Research also shows that heart failure patients with more hospitalizations die sooner than those with fewer trips to the hospital. But a piece of technology smaller than an AA battery has proven to keep these patients from re-admittance, and University Hospitals is lending its expertise as a national training site for the program.

Five years ago, Ms. Buckholz enrolled in the CardioMEMS program at UH. Abbott’s CardioMEMS is a miniature, wireless sensor, implanted into the patient’s pulmonary artery. It monitors pulmonary artery pressures. Data from the sensor is transmitted directly to the University Hospitals Harrington Heart & Vascular Institute heart failure team at UH Cleveland Medical Center. The information allows the team to make adjustments to diuretic and other medications at the earliest signs of PA pressure abnormalities. Making medication and diet changes before a patient begins to feel bad keeps them from returning to the hospital.

The CardioMEMS sensor is roughly the size of a dime

Currently the heart failure team at UH Cleveland Medical Center manages more than 100 heart failure patients – with impressive results. UH has seen a 70 percent reduction in heart failure readmissions for patients with CardioMEMS.

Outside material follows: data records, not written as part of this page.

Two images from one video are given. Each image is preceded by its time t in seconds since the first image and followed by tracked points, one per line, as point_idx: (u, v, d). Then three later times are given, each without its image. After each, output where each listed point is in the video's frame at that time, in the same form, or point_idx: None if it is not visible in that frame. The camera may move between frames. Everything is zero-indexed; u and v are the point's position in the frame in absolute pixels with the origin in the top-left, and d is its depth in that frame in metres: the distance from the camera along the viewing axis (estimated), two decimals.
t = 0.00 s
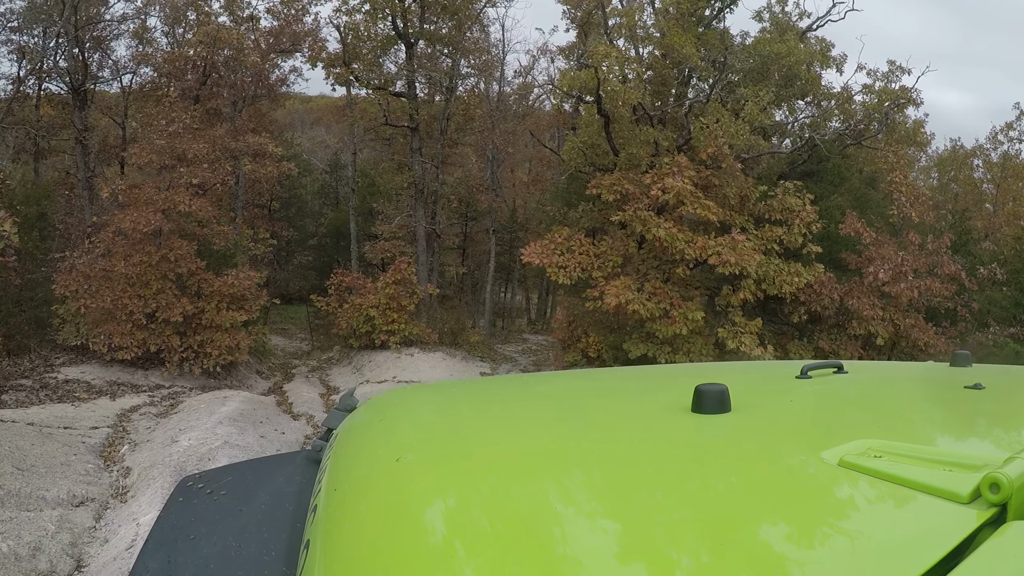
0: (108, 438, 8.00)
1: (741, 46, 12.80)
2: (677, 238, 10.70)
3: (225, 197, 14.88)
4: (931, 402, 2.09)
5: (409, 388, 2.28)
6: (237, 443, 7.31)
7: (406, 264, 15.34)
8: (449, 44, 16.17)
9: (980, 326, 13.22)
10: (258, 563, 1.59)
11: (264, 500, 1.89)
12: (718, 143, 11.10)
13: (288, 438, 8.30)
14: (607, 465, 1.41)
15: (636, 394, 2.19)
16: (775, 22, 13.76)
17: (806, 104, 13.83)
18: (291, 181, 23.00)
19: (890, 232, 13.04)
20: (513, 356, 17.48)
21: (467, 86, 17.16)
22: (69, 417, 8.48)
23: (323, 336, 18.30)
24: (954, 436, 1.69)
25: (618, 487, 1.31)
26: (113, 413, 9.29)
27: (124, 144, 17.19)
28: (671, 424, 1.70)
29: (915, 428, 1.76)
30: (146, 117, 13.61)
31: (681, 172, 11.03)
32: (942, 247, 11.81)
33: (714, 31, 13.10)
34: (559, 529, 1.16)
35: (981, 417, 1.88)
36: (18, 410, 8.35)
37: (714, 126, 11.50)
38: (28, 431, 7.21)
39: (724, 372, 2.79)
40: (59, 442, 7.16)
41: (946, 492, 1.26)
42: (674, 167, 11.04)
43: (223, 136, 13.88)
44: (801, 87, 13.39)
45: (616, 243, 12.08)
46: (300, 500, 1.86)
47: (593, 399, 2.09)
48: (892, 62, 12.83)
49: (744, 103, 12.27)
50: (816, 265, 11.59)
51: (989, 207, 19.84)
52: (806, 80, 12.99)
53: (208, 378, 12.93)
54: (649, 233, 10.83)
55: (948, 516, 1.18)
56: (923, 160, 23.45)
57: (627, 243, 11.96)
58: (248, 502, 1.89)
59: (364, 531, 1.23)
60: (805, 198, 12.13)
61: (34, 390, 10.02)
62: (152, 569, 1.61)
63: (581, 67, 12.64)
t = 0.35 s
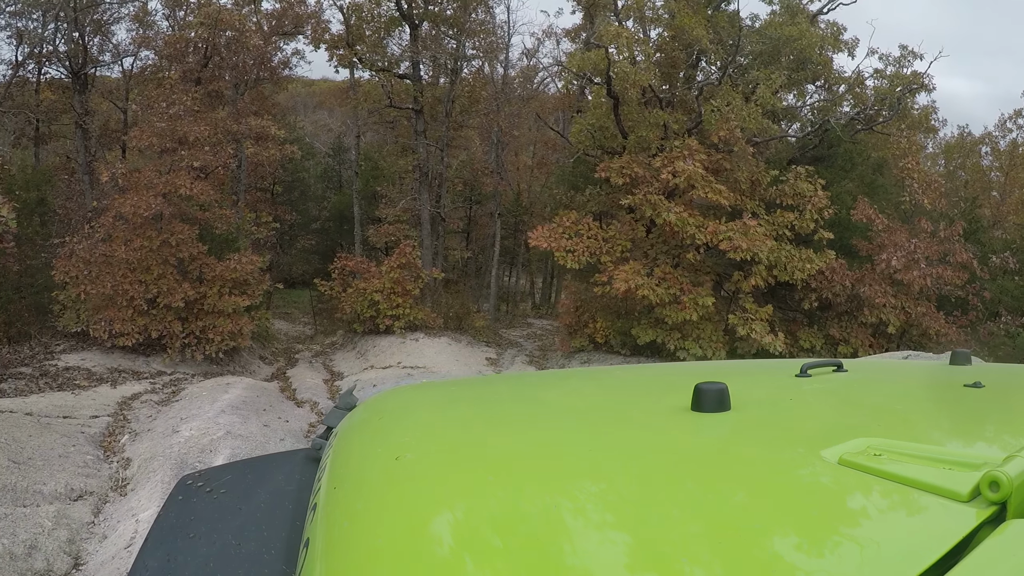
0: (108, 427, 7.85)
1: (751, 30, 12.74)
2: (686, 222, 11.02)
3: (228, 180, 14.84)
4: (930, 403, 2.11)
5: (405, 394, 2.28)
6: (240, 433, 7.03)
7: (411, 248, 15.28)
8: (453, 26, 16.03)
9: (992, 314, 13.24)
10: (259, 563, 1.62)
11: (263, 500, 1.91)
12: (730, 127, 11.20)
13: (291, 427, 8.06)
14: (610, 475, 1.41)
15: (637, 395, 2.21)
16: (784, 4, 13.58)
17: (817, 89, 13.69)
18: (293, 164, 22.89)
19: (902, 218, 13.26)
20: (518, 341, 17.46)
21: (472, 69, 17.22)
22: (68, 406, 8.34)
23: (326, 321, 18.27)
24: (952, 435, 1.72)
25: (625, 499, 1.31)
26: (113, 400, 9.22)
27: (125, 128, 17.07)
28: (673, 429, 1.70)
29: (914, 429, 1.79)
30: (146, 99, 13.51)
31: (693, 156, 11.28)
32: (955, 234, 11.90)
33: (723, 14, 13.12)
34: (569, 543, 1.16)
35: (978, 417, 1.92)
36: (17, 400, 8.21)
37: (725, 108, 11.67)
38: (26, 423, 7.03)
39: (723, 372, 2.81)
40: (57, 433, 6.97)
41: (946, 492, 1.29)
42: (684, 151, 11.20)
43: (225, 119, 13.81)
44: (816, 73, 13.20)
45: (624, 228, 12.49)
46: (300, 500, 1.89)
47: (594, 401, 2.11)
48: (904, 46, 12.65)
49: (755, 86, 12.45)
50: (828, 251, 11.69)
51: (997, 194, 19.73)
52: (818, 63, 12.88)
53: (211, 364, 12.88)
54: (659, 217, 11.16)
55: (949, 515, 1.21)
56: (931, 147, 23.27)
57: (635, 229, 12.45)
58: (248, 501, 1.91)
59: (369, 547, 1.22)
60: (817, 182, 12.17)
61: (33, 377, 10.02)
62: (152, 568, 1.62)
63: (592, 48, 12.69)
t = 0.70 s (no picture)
0: (107, 418, 7.77)
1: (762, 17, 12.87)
2: (700, 212, 11.18)
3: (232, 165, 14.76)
4: (931, 402, 2.11)
5: (404, 396, 2.27)
6: (242, 425, 6.97)
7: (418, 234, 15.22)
8: (461, 11, 15.85)
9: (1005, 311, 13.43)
10: (257, 561, 1.67)
11: (262, 499, 1.97)
12: (745, 115, 11.28)
13: (296, 418, 8.07)
14: (614, 479, 1.40)
15: (637, 395, 2.21)
16: None
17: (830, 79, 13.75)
18: (298, 149, 22.77)
19: (915, 210, 13.49)
20: (524, 330, 17.45)
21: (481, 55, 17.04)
22: (68, 396, 8.28)
23: (331, 307, 18.27)
24: (953, 434, 1.70)
25: (629, 504, 1.30)
26: (114, 389, 9.20)
27: (128, 113, 16.96)
28: (675, 431, 1.69)
29: (914, 427, 1.78)
30: (150, 83, 13.40)
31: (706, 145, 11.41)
32: (969, 229, 12.11)
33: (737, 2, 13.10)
34: (577, 550, 1.16)
35: (979, 415, 1.90)
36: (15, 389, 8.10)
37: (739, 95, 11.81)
38: (23, 413, 6.88)
39: (722, 371, 2.82)
40: (55, 424, 6.85)
41: (946, 490, 1.27)
42: (698, 140, 11.36)
43: (229, 103, 13.73)
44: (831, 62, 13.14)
45: (635, 218, 12.75)
46: (299, 497, 1.95)
47: (595, 402, 2.10)
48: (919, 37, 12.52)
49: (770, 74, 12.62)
50: (842, 244, 11.73)
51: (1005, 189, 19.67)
52: (833, 53, 12.91)
53: (214, 351, 12.86)
54: (672, 206, 11.30)
55: (949, 514, 1.19)
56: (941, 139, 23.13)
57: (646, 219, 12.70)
58: (246, 500, 1.98)
59: (373, 556, 1.22)
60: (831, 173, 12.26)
61: (33, 365, 10.01)
62: (151, 568, 1.67)
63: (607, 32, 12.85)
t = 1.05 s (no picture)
0: (108, 412, 7.74)
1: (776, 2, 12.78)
2: (712, 200, 11.26)
3: (235, 152, 14.70)
4: (927, 399, 2.13)
5: (406, 396, 2.29)
6: (246, 420, 6.88)
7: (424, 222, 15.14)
8: None
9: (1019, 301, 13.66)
10: (257, 560, 1.71)
11: (261, 499, 2.02)
12: (758, 102, 11.41)
13: (300, 412, 8.02)
14: (619, 485, 1.41)
15: (638, 393, 2.24)
16: None
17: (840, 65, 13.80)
18: (301, 136, 22.67)
19: (930, 201, 13.73)
20: (531, 319, 17.44)
21: (487, 41, 16.88)
22: (68, 389, 8.27)
23: (335, 296, 18.26)
24: (951, 432, 1.74)
25: (636, 505, 1.33)
26: (116, 381, 9.20)
27: (130, 100, 16.87)
28: (676, 432, 1.70)
29: (912, 425, 1.82)
30: (151, 69, 13.29)
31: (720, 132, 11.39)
32: (982, 219, 12.32)
33: None
34: (588, 558, 1.18)
35: (976, 413, 1.95)
36: (14, 382, 8.15)
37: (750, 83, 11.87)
38: (23, 409, 6.82)
39: (721, 368, 2.85)
40: (54, 420, 6.80)
41: (945, 489, 1.31)
42: (710, 127, 11.35)
43: (231, 90, 13.67)
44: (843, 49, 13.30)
45: (646, 206, 12.93)
46: (298, 497, 2.01)
47: (597, 400, 2.13)
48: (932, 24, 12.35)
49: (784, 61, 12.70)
50: (855, 233, 11.86)
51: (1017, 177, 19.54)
52: (845, 40, 13.11)
53: (218, 342, 12.84)
54: (685, 193, 11.39)
55: (947, 513, 1.23)
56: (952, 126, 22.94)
57: (657, 206, 12.92)
58: (245, 501, 2.02)
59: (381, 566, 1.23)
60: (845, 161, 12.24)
61: (34, 357, 10.04)
62: (151, 566, 1.70)
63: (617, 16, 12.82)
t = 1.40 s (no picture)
0: (110, 409, 7.71)
1: None
2: (725, 187, 11.32)
3: (238, 141, 14.69)
4: (928, 396, 2.10)
5: (406, 394, 2.29)
6: (251, 417, 6.83)
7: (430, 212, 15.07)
8: None
9: None
10: (256, 555, 1.69)
11: (261, 496, 2.00)
12: (770, 89, 11.41)
13: (306, 406, 8.00)
14: (617, 484, 1.40)
15: (637, 393, 2.23)
16: None
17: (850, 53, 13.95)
18: (304, 127, 22.62)
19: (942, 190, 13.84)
20: (538, 309, 17.41)
21: (492, 29, 16.81)
22: (69, 385, 8.27)
23: (339, 285, 18.26)
24: (951, 428, 1.72)
25: (634, 505, 1.32)
26: (118, 376, 9.20)
27: (131, 91, 16.82)
28: (677, 433, 1.69)
29: (911, 422, 1.80)
30: (152, 59, 13.25)
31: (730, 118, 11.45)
32: (994, 207, 12.43)
33: None
34: (591, 563, 1.15)
35: (976, 409, 1.93)
36: (15, 378, 8.18)
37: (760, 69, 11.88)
38: (23, 406, 6.80)
39: (721, 367, 2.84)
40: (54, 417, 6.74)
41: (946, 486, 1.29)
42: (721, 114, 11.41)
43: (233, 80, 13.65)
44: (853, 37, 13.44)
45: (656, 194, 12.92)
46: (298, 493, 1.99)
47: (597, 400, 2.12)
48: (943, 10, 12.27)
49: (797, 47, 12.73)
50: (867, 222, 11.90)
51: None
52: (855, 27, 13.23)
53: (222, 334, 12.81)
54: (698, 181, 11.44)
55: (947, 511, 1.21)
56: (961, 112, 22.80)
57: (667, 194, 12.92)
58: (245, 497, 2.00)
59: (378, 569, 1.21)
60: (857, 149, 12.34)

“I have not been in the hospital once since I got the CardioMEMS,” Ms. Buckholz says.

To record her results and transmit them to her heart failure team, Ms. Buckholz lies on a special pillow for a short time each day. The pillow gathers the information from the sensor in her pulmonary artery and sends it to Heather Blume, CNP.

“Whenever I see Heather Blume come up on my phone I’m like, ‘Uh oh!’” Ms. Buckholz says.

“If Marilyn ate a salty dinner the night before, I’ll know without her telling me. Her sensor will tell me,” Ms. Blume says. “Then, we can make any needed adjustments before things get out of control.”

The heart failure specialists at UH Cleveland Medical Center were early adopters of CardioMEMS. Since the program’s inception in 2015, UH has served as a national training site for other caregivers.

“We have trained dozens of heart failure teams from hospitals across the country,” Ms. Blume says. “We’re proud that they’re taking the knowledge and experience gained with us to improve the lives of heart failure patients elsewhere.”

All of the caregivers involved in the program have embraced a team approach leading to successes in insurance pre-authorization, data management, patient communication and research.

Predicting which heart failure patients will be re-hospitalized is difficult and there is still much to learn. But tracking pulmonary artery pressures is a proven way to get ahead of heart failure before it progresses and keep patients living longer, more fulfilling lives.